(Stored items from a collection)
----
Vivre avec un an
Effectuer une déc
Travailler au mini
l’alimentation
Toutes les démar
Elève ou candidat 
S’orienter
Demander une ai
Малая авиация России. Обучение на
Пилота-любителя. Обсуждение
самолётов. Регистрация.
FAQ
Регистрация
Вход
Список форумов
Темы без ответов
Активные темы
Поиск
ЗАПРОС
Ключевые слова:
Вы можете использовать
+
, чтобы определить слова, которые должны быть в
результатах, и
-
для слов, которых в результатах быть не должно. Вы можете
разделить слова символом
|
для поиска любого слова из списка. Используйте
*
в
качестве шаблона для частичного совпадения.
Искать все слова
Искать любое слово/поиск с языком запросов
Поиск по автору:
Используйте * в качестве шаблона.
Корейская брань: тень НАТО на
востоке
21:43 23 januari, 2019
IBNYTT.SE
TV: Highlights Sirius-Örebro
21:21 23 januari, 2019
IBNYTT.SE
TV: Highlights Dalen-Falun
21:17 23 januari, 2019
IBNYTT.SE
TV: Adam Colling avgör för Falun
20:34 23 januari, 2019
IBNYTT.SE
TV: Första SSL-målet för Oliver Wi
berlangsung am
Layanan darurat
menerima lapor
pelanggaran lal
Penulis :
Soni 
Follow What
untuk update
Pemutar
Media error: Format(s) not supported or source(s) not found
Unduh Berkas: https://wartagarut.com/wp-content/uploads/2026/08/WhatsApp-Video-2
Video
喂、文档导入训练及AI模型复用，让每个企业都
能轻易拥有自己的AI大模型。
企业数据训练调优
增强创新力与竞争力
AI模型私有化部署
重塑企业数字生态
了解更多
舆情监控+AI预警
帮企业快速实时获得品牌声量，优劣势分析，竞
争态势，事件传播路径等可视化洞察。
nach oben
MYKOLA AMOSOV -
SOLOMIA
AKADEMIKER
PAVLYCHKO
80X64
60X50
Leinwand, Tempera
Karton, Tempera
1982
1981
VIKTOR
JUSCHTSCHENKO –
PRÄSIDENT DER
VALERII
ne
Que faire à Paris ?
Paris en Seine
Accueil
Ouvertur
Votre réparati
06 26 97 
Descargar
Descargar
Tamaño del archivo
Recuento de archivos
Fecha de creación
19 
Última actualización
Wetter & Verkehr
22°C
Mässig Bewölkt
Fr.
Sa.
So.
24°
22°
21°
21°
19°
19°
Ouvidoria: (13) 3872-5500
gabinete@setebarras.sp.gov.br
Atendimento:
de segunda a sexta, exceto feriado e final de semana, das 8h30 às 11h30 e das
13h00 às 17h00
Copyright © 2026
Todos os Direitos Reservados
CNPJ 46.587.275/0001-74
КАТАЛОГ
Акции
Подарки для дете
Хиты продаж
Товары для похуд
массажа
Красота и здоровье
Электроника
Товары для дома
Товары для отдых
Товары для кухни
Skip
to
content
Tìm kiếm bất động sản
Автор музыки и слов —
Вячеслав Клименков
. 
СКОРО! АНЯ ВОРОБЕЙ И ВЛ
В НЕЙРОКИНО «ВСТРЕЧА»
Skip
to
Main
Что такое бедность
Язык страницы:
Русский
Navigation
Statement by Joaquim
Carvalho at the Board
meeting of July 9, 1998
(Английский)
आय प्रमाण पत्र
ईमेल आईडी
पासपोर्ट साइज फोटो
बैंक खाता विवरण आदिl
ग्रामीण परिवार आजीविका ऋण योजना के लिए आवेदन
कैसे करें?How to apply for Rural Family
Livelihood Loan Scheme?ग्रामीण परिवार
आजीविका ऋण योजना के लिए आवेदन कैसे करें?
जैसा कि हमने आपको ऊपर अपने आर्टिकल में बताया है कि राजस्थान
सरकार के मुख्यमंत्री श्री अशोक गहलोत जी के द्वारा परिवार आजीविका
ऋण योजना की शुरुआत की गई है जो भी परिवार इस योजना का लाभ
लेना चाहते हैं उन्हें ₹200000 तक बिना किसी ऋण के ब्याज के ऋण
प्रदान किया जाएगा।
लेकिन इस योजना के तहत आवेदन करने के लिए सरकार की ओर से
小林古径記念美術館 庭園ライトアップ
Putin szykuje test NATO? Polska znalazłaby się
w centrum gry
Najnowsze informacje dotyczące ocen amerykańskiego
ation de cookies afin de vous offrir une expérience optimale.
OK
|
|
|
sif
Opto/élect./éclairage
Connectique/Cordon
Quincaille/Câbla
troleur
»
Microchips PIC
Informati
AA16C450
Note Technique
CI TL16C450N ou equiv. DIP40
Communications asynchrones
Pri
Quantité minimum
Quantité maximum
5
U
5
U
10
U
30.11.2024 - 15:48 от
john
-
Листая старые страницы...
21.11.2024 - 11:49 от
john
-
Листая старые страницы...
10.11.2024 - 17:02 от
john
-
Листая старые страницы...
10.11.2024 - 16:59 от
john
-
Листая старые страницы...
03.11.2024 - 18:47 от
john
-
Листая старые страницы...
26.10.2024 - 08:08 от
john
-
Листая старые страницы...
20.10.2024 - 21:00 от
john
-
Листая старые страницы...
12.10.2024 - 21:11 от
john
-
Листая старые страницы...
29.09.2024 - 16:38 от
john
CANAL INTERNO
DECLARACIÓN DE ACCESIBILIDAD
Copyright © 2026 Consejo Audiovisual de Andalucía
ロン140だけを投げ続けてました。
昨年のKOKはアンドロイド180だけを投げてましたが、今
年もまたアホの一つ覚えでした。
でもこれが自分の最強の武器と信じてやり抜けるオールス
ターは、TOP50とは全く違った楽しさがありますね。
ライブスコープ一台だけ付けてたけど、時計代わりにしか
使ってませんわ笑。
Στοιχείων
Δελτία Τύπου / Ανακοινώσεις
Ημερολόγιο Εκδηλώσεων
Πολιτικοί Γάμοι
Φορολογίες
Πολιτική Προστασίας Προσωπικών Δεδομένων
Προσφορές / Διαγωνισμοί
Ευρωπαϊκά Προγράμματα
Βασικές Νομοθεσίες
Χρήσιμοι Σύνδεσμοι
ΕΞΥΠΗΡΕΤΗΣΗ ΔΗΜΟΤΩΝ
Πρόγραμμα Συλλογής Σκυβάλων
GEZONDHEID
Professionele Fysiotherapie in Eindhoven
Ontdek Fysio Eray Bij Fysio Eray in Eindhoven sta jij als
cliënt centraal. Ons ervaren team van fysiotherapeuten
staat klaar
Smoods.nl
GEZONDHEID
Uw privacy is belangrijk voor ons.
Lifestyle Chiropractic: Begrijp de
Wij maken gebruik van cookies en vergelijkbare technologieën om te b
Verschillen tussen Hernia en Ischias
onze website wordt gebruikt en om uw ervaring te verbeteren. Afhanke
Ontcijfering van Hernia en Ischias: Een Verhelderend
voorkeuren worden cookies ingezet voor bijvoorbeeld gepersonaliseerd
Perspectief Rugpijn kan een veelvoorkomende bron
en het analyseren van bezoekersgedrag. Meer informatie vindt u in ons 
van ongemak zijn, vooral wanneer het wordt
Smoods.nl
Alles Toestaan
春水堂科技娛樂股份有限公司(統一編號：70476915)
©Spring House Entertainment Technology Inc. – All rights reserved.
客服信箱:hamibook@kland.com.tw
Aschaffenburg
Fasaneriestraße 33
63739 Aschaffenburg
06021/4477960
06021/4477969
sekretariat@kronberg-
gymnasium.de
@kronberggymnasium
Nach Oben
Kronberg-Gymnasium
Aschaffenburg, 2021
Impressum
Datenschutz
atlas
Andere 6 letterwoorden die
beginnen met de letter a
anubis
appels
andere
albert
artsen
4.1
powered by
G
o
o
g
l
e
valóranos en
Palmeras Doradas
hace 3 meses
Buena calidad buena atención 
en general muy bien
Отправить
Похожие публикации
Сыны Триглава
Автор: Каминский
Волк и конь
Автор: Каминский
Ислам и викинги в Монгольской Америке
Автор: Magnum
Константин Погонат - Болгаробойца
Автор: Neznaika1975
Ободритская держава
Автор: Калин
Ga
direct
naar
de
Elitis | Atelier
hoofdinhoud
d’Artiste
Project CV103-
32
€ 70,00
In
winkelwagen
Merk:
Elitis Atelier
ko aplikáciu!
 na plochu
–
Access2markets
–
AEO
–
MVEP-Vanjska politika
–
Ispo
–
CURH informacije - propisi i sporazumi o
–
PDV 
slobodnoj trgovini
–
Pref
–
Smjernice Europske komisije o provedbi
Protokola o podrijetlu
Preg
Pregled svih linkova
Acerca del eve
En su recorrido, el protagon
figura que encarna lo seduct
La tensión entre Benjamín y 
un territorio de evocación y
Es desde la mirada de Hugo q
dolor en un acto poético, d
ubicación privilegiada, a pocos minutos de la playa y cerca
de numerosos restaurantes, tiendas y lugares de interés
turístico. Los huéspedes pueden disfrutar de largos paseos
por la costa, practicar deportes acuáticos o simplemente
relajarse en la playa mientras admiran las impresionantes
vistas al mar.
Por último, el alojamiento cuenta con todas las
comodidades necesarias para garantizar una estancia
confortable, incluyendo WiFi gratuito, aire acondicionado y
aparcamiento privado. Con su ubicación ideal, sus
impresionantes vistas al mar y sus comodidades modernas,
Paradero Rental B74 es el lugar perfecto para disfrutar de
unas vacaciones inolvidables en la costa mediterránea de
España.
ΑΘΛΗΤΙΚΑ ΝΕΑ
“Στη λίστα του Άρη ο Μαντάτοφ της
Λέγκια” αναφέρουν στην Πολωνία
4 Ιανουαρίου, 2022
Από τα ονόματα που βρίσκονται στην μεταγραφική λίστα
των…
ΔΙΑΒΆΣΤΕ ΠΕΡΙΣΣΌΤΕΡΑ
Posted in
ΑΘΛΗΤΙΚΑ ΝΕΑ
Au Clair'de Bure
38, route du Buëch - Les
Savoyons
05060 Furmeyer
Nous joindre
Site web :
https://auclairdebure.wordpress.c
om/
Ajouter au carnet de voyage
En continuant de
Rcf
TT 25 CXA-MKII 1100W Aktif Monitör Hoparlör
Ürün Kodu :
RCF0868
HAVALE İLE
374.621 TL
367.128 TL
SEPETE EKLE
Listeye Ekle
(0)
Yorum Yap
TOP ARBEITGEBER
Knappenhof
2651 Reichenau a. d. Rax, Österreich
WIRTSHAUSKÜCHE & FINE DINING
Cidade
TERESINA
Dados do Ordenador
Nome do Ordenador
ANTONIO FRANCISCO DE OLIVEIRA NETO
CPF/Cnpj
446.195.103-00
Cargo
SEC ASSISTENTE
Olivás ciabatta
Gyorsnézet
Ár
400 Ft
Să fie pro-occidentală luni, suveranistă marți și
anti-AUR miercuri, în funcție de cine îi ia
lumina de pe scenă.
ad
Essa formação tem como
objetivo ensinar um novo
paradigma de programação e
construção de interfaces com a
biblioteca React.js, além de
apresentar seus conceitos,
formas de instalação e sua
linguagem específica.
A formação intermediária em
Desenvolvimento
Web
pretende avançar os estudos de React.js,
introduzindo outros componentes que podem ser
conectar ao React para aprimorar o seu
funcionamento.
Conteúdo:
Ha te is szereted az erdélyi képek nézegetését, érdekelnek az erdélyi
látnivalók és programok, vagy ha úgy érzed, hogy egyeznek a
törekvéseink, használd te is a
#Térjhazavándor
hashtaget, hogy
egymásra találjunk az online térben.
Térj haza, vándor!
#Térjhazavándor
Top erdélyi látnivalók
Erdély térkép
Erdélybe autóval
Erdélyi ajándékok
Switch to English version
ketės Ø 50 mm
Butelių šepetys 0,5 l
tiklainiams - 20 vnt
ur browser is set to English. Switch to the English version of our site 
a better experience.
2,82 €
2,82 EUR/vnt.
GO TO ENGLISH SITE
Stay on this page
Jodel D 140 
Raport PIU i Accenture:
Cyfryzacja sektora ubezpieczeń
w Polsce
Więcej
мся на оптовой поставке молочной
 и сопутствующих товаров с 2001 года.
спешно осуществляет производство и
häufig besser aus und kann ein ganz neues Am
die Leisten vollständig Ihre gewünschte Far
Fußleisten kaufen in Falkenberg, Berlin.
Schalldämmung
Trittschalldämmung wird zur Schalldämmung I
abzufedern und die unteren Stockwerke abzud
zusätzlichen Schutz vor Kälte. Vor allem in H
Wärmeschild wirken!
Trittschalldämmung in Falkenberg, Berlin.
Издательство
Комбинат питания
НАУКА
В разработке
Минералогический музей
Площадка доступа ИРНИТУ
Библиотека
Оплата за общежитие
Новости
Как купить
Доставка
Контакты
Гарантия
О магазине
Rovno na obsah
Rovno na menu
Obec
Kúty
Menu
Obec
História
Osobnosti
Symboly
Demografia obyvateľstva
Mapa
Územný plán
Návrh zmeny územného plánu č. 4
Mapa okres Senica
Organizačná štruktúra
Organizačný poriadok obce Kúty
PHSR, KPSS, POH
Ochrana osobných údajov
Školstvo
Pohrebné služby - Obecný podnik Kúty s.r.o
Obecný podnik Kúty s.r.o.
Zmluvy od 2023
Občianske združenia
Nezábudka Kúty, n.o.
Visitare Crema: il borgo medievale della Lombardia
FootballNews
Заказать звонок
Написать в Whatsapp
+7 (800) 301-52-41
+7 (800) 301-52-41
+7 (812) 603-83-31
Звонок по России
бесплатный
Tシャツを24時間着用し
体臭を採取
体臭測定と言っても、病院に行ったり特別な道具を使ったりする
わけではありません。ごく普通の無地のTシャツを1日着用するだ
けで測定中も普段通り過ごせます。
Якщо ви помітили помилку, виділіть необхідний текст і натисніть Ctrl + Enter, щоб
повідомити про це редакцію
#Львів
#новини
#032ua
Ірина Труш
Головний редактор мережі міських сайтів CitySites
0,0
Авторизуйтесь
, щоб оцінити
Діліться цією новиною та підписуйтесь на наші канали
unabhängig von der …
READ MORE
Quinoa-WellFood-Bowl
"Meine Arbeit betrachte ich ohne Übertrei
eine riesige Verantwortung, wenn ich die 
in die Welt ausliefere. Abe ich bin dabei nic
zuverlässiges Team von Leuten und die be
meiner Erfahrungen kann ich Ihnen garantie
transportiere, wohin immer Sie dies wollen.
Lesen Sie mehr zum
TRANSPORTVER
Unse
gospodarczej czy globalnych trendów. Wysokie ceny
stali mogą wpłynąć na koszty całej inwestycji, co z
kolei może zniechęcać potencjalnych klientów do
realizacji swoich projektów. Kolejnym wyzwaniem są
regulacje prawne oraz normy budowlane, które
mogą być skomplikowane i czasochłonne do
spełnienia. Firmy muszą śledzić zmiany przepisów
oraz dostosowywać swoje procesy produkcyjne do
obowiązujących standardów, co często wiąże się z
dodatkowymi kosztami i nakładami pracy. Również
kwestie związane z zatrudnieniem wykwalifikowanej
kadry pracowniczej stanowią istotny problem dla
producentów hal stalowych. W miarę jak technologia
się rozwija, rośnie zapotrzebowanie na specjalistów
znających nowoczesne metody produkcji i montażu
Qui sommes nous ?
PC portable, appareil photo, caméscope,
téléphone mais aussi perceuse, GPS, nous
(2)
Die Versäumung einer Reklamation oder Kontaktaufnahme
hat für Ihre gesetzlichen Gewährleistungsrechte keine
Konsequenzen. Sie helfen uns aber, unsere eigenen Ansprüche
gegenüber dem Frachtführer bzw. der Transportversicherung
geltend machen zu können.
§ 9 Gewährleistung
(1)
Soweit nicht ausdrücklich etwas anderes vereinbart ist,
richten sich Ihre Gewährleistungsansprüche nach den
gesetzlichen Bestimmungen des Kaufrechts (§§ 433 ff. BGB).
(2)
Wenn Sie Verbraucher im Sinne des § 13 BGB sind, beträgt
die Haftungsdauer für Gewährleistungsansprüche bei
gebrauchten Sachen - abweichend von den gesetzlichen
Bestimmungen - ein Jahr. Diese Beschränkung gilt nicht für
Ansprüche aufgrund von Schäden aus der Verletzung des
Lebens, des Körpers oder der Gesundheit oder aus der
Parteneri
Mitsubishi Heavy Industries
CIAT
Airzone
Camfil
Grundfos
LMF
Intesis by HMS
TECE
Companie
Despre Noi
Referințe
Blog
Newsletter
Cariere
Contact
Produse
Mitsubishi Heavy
----
**What to do**
Rewrite the records from their start through the line containing "должны быть в", both ends included, with "Активные темы" swapped for "Популярные темы" and all else unchanged.

**Response below**
Vivre avec un an
Effectuer une déc
Travailler au mini
l’alimentation
Toutes les démar
Elève ou candidat 
S’orienter
Demander une ai
Малая авиация России. Обучение на
Пилота-любителя. Обсуждение
самолётов. Регистрация.
FAQ
Регистрация
Вход
Список форумов
Темы без ответов
Популярные темы
Поиск
ЗАПРОС
Ключевые слова:
Вы можете использовать
+
, чтобы определить слова, которые должны быть в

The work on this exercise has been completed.